At least as currently proposed, the states face some very rough ground and two enormous hurdles. First, they have to get their projects to the contract obligation stage within the very limited amounts of time allowed. Then they have to get over the second hurdle of project completion within a similarly limited time frame. They only get federal funds for a project if they successfully jump both hurdles--but both jumps have to be made with considerable government process baggage weighing down the competitors. Shedding that penalty weight may be the only way to get across the finish line in time.
The first hurdle alone is a massive barrier to clear. Most states have a well-defined process that governs how proposed projects move from being put out to bid all the way to the point of contract obligation and registration. Only after all that is wrapped up can the successful bidder can actually go to work and put a shovel in the ground. The problem is, unless you're dealing with a declared emergency these processes aren't built for speed. These 'contract award processes' often involve bureaucratic oversight that isn't designed for volume processing. So agencies will have to go through the race to the first hurdle--advertising projects for bid, getting contractors to estimate the jobs, and getting the successful bidder to go through the entire exercise of qualification--without knowing if they will clear that first hurdle in time to then compete for the federal funds needed to pay for them.

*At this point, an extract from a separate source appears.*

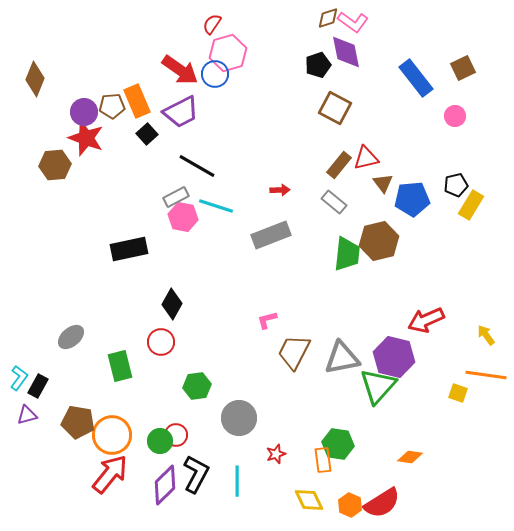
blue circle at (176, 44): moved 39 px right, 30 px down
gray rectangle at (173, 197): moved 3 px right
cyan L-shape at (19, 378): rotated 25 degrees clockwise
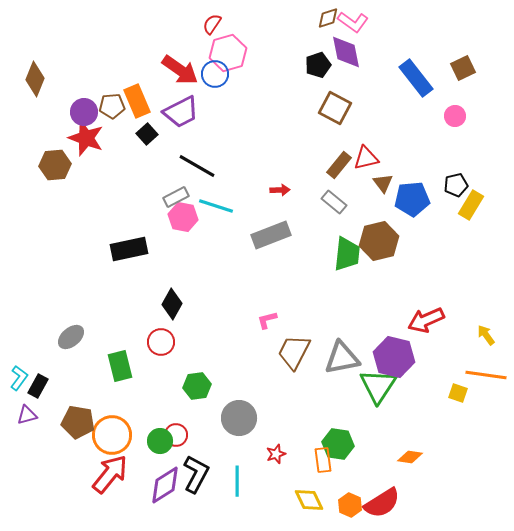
green triangle at (378, 386): rotated 9 degrees counterclockwise
purple diamond at (165, 485): rotated 12 degrees clockwise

To complicate things (and my metaphor) further, the states aren't really running one race--they're running dozens. Running to the first hurdle is going to cost both the bidding contractors and the states considerable amounts of money, in managerial time and estimating resources. This will all happen when money and credit is scarce for all parties. Scarce resources spent on getting one project shovel ready in time are resources that will not be available for other worthy projects.
What will states do when they see that the first hurdle is well beyond reach? Do they abandon the race for that project and send their contractors off to another race? How many projects can they cancel before everyone decides to go and play another game? The states are just as concerned about the contractors about wasting scarce estimating resources; on top of that, they have to worry about their own limited administrative capacity.

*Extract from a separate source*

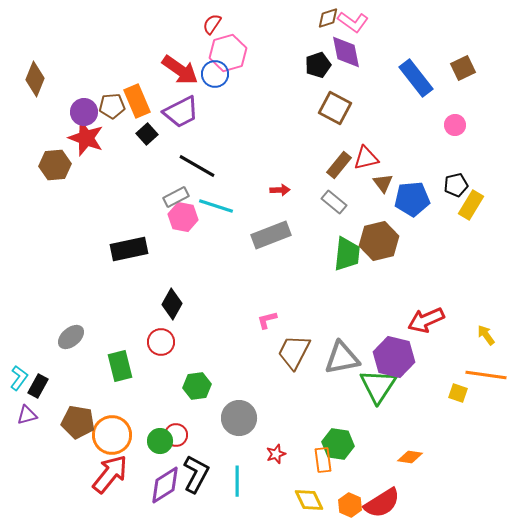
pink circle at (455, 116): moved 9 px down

To maximize their return, states are going to have to make extraordinary efforts to see that contractors get past the first hurdle safely. They will have to choose projects that aren't likely to have design errors, or have significant questions be raised during bidding. They will have to add staff resources and motivate oversight reviewers to process the volume of contracts more quickly than ever before. They will have to respond nearly instantly to the inevitable questions that the bidders will ask about even simple projects. And it is still not clear at what point the federal government will declare that they are home free.
And once they've gotten to the shovel-ready stage, they still have to run the arduous second leg of the race in record time, on ground that will be rougher than ever before. There is going to be enormous federal and public scrutiny of the execution of every project that makes it to building stage. Then there's the worry about suppliers--in a credit crunch, you have to choose suppliers carefully, and spread work out between them, so that an ill-timed bankruptcy doesn't delay your project past the Federal deadline.

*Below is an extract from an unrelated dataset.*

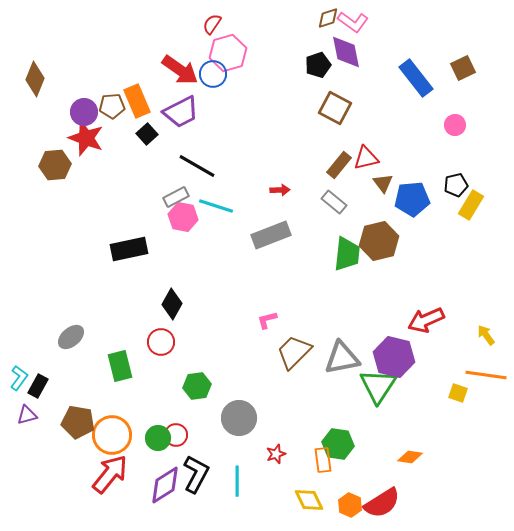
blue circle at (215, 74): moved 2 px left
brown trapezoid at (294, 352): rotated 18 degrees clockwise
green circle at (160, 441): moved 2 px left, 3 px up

This is something that many states have yet to fully consider. The credit crunch means that suppliers are finding it just as hard to maintain working capital resources as any other small business. In a deflationary environment, with orders drying up, suppliers will be trying to quote prices low enough get them a piece of the action. But the construction industry is often plagued by long lags between supplying equipment or labor, and getting paid for it; suppliers who bid too low to pay their second-tier suppliers or their workers risk putting themselves out of business. On the other hand, if they ask for cash up front, then maybe only the well-capitalized firms get to participate at enhanced profit margins, and they get shut out.
The states are going to have to scrutinize the fiscal stability and volume commitments of their supply chains in ways that they have traditionally avoided. If they do not, they risk the failure of a key supplier and the chance that they make it to completion dates that they must clear to get that federal funds prize. By the time a supplier failure actually happens, there is usually no turning back. Much of the money will already be owed to the contractors, and the communities will already be disturbed by the contract impacts. There is nothing more damaging to the fabric of a community than a troubled construction contract that just can't be finished. So this is just one more point to which the state will have to run without any assurance that the feds will help them to pay for the project.
There is one bright side. States may choose to declare all of the economic stimulus projects to fall under the emergency provisions that usually allow the most rigidly bureaucratic states to bypass the normal routines and respond like gazelles. (Perhaps our president was laying the groundwork for this when he called the recession a "disaster" on Friday.) But that then asks the most embarrassing of questions...why the normal any way? Why can't we run like gazelles all the time?